Objective: The aim of this study was to follow attendance patterns longitudinally by exploring length of intervals between routine dental examinations in children at the ages of 5 and 12 years, and study associations between length of recall intervals and caries prevalence, controlled for gender, parent’s background and parent’s education.
Materials and methods: The study included 2960 children in one Norwegian county monitored from 5 to 12 years of age. Data were collected at clinical examinations, from dental records and by parental questionnaires. Length of recall intervals was dichotomized into short (shorter than 18 months) and long (18 months and longer). Data were analysed and tested using Chi-square statistics, correlation coefficient and multivariate regression.
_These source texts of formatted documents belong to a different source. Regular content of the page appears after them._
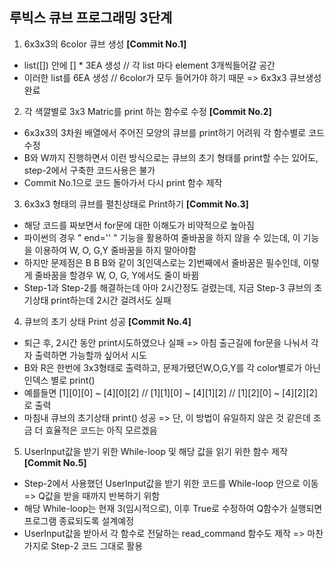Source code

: ## 루빅스 큐브 프로그래밍 3단계  

1. 6x3x3의 6color 큐브 생성 **[Commit No.1]**    
- list([]) 안에 [] * 3EA 생성 // 각 list 마다 element 3개씩들어갈 공간  
- 이러한 list를 6EA 생성 // 6color가 모두 들어가야 하기 때문 => 6x3x3 큐브생성완료  
2. 각 색깔별로 3x3 Matric를 print 하는 함수로 수정 **[Commit No.2]**    
- 6x3x3의 3차원 배열에서 주어진 모양의 큐브를 print하기 어려워 각 함수별로 코드 수정  
- B와 W까지 진행하면서 이런 방식으로는 큐브의 초기 형태를 print할 수는 있어도, step-2에서 구축한 코드사용은 불가  
- Commit No.1으로 코드 돌아가서 다시 print 함수 제작  
3. 6x3x3 형태의 큐브를 펼친상태로 Print하기 **[Commit No.3]**  
- 해당 코드를 짜보면서 for문에 대한 이해도가 비약적으로 높아짐  
- 파이썬의 경우 " end='' " 기능을 활용하여 줄바꿈을 하지 않을 수 있는데, 이 기능을 이용하여 W, O, G,Y 줄바꿈을 하지 말아야함  
- 하지만 문제점은 B B B와 같이 3[인덱스로는 2]번째에서 줄바꿈은 필수인데, 이렇게 줄바꿈을 할경우 W, O, G, Y에서도 줄이 바뀜
- Step-1과 Step-2를 해결하는데 아마 2시간정도 걸렸는데, 지금 Step-3 큐브의 초기상태 print하는데 2시간 걸려서도 실패  
4. 큐브의 초기 상태 Print 성공 **[Commit No.4]**      
- 퇴근 후, 2시간 동안 print시도하였으나 실패 => 아침 출근길에 for문을 나눠서 각자 출력하면 가능할까 싶어서 시도  
- B와 R은 한번에 3x3형태로 출력하고, 문제가됐던W,O,G,Y를 각 color별로가 아닌 인덱스 별로 print()  
- 예를들면 [1][0][0] ~ [4][0][2] // [1][1][0] ~ [4][1][2] // [1][2][0] ~ [4][2][2] 로 출력
- 마침내 큐브의 초기상태 print() 성공 => 단, 이 방법이 유일하지 않은 것 같은데 조금 더 효율적은 코드는 아직 모르겠음    
5. UserInput값을 받기 위한 While-loop 및 해당 값을 읽기 위한 함수 제작 **[Commit No.5]**        
- Step-2에서 사용했던 UserInput값을 받기 위한 코드를 While-loop 안으로 이동 => Q값을 받을 때까지 반복하기 위함  
- 해당 While-loop는 현재 3(임시적으로), 이후 True로 수정하여 Q함수가 실행되면 프로그램 종료되도록 설계예정  
- UserInput값을 받아서 각 함수로 전달하는 read_command 함수도 제작 => 마찬가지로 Step-2 코드 그대로 활용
The study was ethically approved.
Results: Recall intervals were individualized and varied from 4 to 30 months. The most frequent used recall intervals were 12, 18, 20 and 24 months. A majority of children at both ages were given long recall intervals. Multivariate logistic regression showed that the probability of having short interval was higher in children having caries experience than in caries-free children at both 5 years (OR 12.6 CI 9.9–16.0) and 12 years (OR 2.7 CI 2.3–3.1). At 5 years of age, length of recall intervals was associated with parents’ background (OR 1.8 CI 1.4–2.4) and parents’ education (OR 1.3 CI 1.0–1.5).
Conclusions: The results showed that routine intervals were individualized and extended, indicating that more resources were spent on children with the highest need of dental care, aiming at reducing health inequalities.